Essas palavras marcaram o início de algo novo.

Escute com atenção, minhoca. O acampamento começa agora!

Essas foram as palavras que finalmente quebrariam o encanto, mas às 16h de uma terça-feira, a casa enganava com seu silêncio.

Eu estava parada no corredor da casa colonial da minha filha, no subúrbio, segurando uma sacola de presente amarelo-pastel que parecia absurdamente leve na minha mão calejada. Dentro havia um ursinho de pelúcia, daqueles com pelo hipoalergênico e olhos de botão costurados com linha extra-resistente; segurança em primeiro lugar.

Meu nome é Frank. A maioria das pessoas me vê como um homem aposentado, com cabelos grisalhos ralos e um cardigã com cheiro de tabaco de cachimbo.

Eles não veem as tatuagens sob minhas mangas: a águia, o globo e a âncora, desbotados por quarenta anos de sol e tempo. Eles não veem as cicatrizes de estilhaços na minha coxa.

Passei a vida ensinando jovens a sobreviver ao inferno. Agora, eu só queria ser avô. Queria ser "Papai", não "Sargento-Mor". Então, tranquei as histórias de guerra que guardava num baú da minha mente.

"Oi, querida", sussurrei, inclinando-me para beijar Sarah na bochecha.

Sua pele estava úmida e fria, apesar do calor sufocante da casa. Seus olhos, normalmente brilhantes com o brilho que ela se lembrava da infância, estavam opacos e penetrantes.

Ele continuava olhando para a sala, onde o som rítmico de tiros simulados ecoava em um sistema de som surround.

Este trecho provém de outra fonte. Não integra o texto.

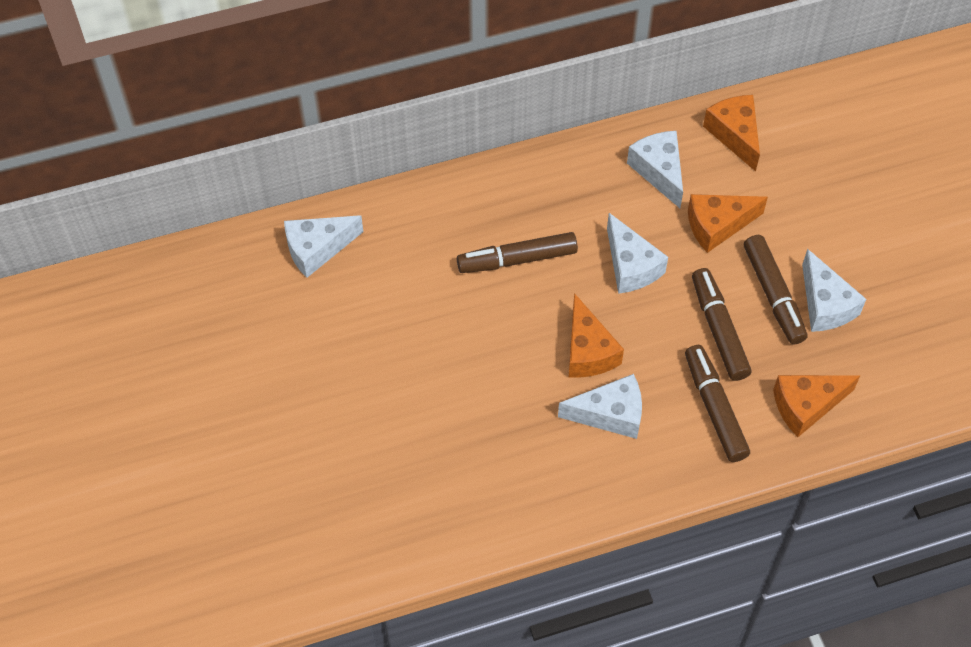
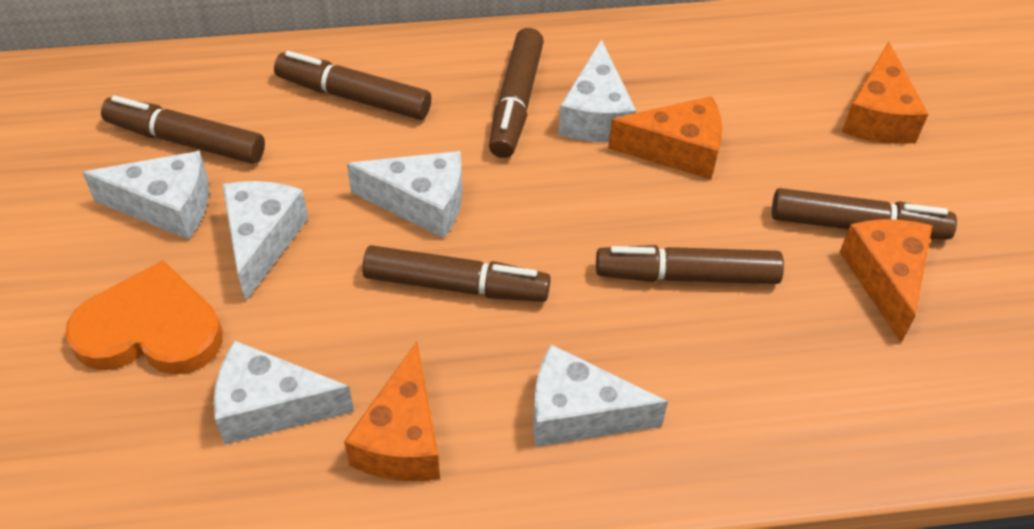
brown marker: 4 -> 6
orange heart: 0 -> 1
white cheese: 5 -> 6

"Você perguntou a ela sobre o berço?", perguntei baixinho, tentando manter a voz abaixo do volume das explosões na televisão. "Posso montá-lo hoje."

Sarah apertou minha mão. Não era um cumprimento, era um apelo. Seu aperto era desesperado, seus nós dos dedos estavam brancos.

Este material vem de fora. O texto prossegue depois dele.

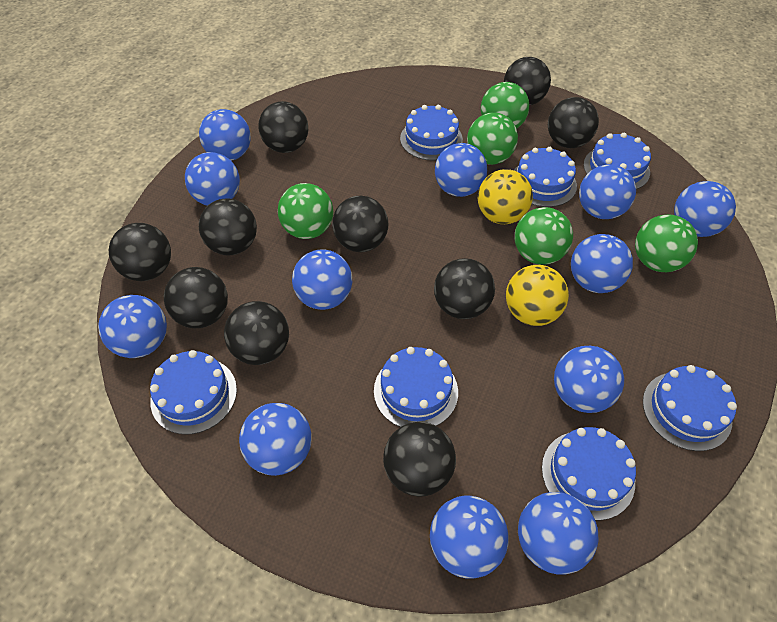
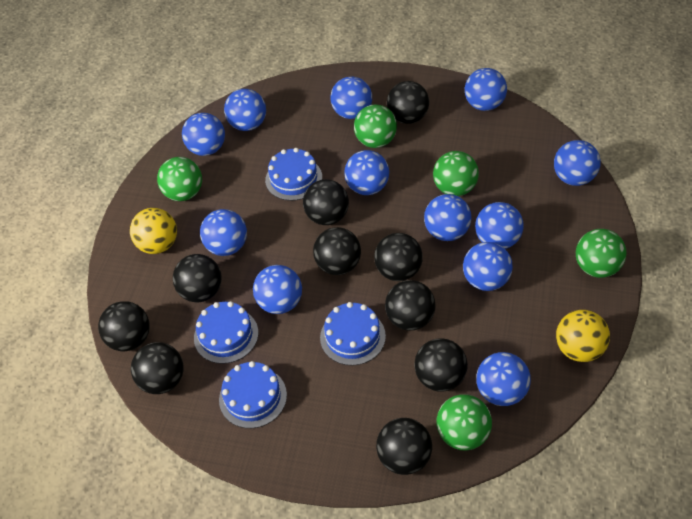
blue cake: 7 -> 4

"Ele está ocupado, pai", murmurou ela, com a voz tensa. "Ele está... em um torneio. É importante. Ranking online."

Do sofá, uma voz alta, anasalada e indignada ressoou.

"Ei, pai! Calma! Estou num jogo de 1 contra 4. Preciso me concentrar!"

Derek.

Ele estava esparramado no apartamento modular como um conquistador, cercado por uma fortaleza de latas vazias de Monster Energy e pacotes amassados ​​de Doritos. Tinha trinta anos, mas vivia como um adolescente com cartão de crédito.

Ele usava fones de ouvido em uma orelha, os olhos fixos na tela, os polegares deslizando no controle com uma destreza que nunca havia aplicado a mais nada.

"E Sarah!" gritou Derek sem se virar. "Me traz um Mountain Dew. O vermelho. Agora!"

Observei minha filha. Ela estava grávida de oito meses; sua barriga era um fardo pesado e belo. Seus tornozelos estavam inchados acima dos chinelos.